## COLLECTED MATERIAL
-.-.-
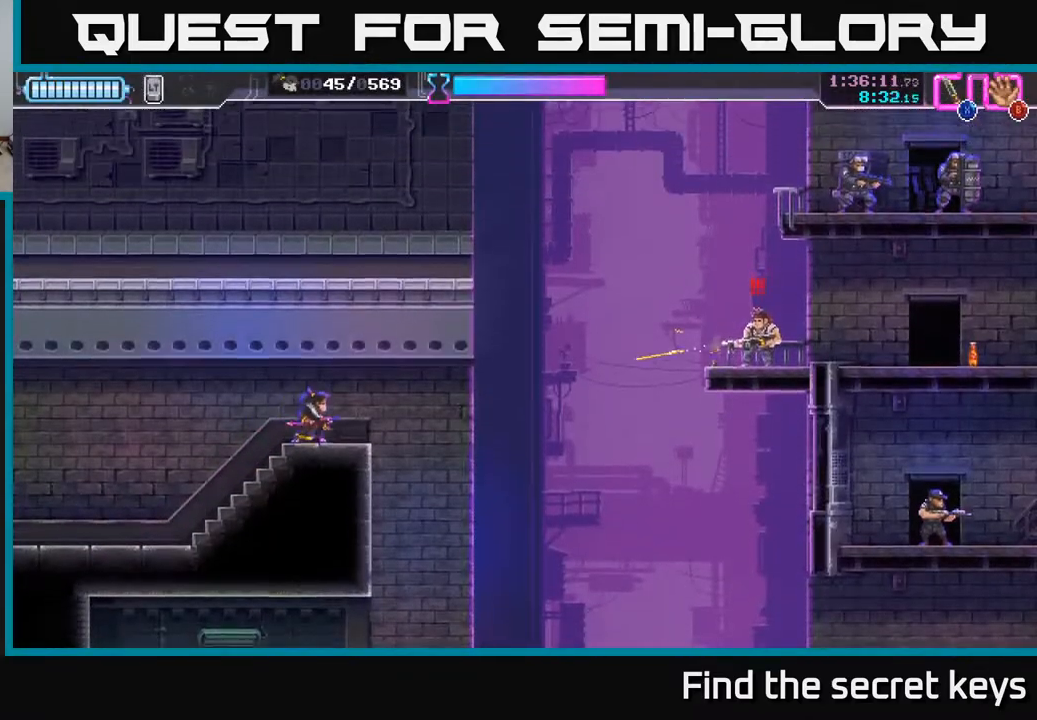
{"buttons": ["X"], "left_stick": "center", "right_stick": "center", "events": [[150, "X", "down"], [233, "X", "up"], [300, "X", "down"], [383, "X", "up"], [467, "X", "down"]]}
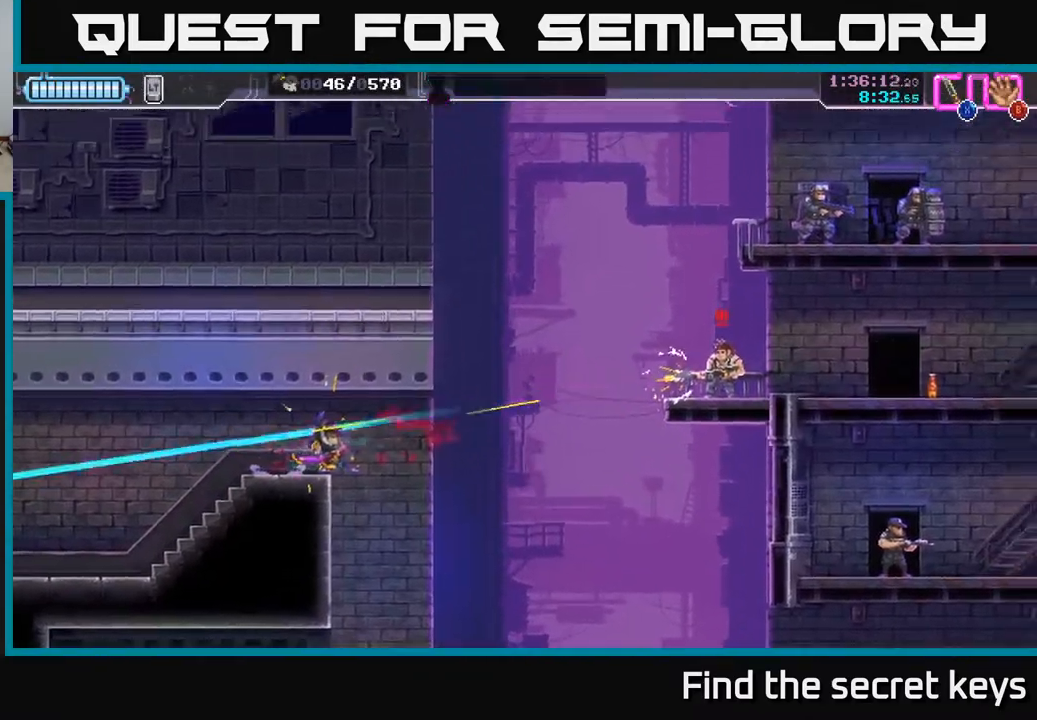
{"buttons": [], "left_stick": "center", "right_stick": "center", "events": [[50, "X", "up"], [83, "left_stick", "right"], [400, "left_stick", "center"]]}
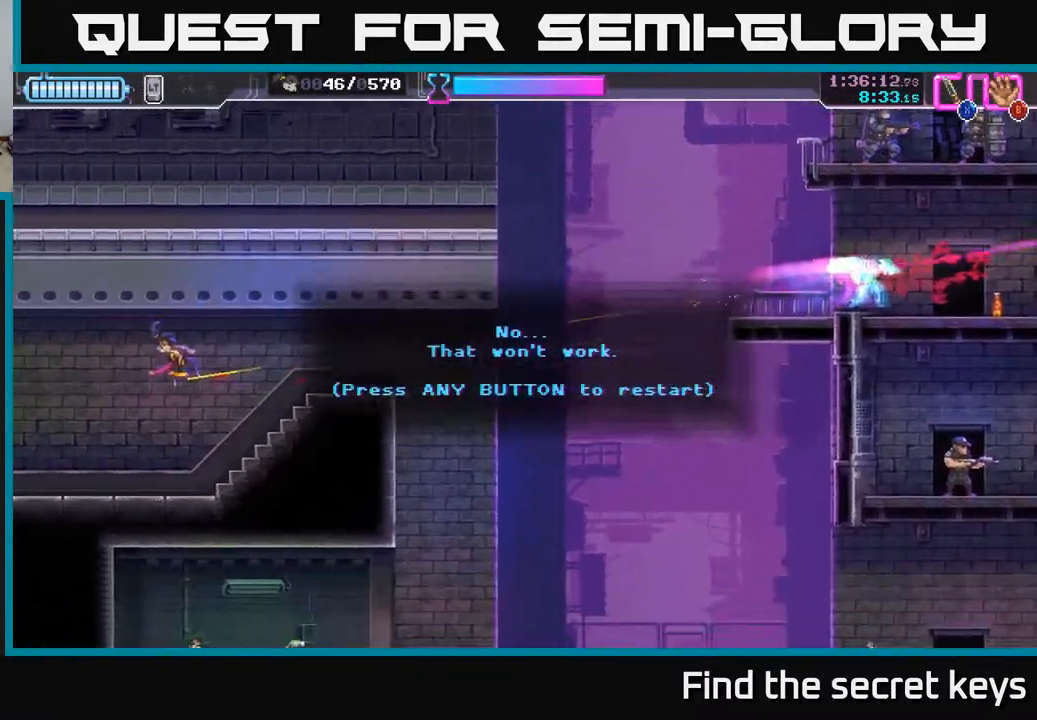
{"buttons": [], "left_stick": "center", "right_stick": "center", "events": []}
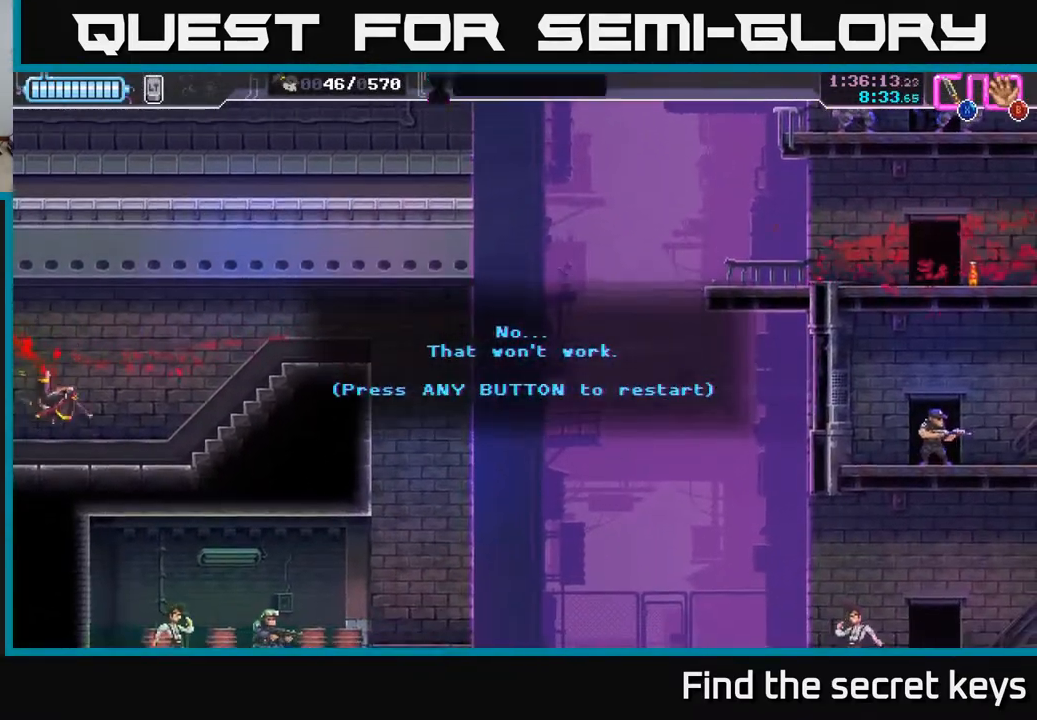
{"buttons": [], "left_stick": "center", "right_stick": "center", "events": [[183, "A", "down"], [367, "A", "up"]]}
-.-.-
## ABOUT THIS TASK
Return the data exactly. Do not carry over any images.

## TASK SOLUTION
{"buttons": ["X"], "left_stick": "center", "right_stick": "center", "events": [[150, "X", "down"], [233, "X", "up"], [300, "X", "down"], [383, "X", "up"], [467, "X", "down"]]}
{"buttons": [], "left_stick": "center", "right_stick": "center", "events": [[50, "X", "up"], [83, "left_stick", "right"], [400, "left_stick", "center"]]}
{"buttons": [], "left_stick": "center", "right_stick": "center", "events": []}
{"buttons": [], "left_stick": "center", "right_stick": "center", "events": [[183, "A", "down"], [367, "A", "up"]]}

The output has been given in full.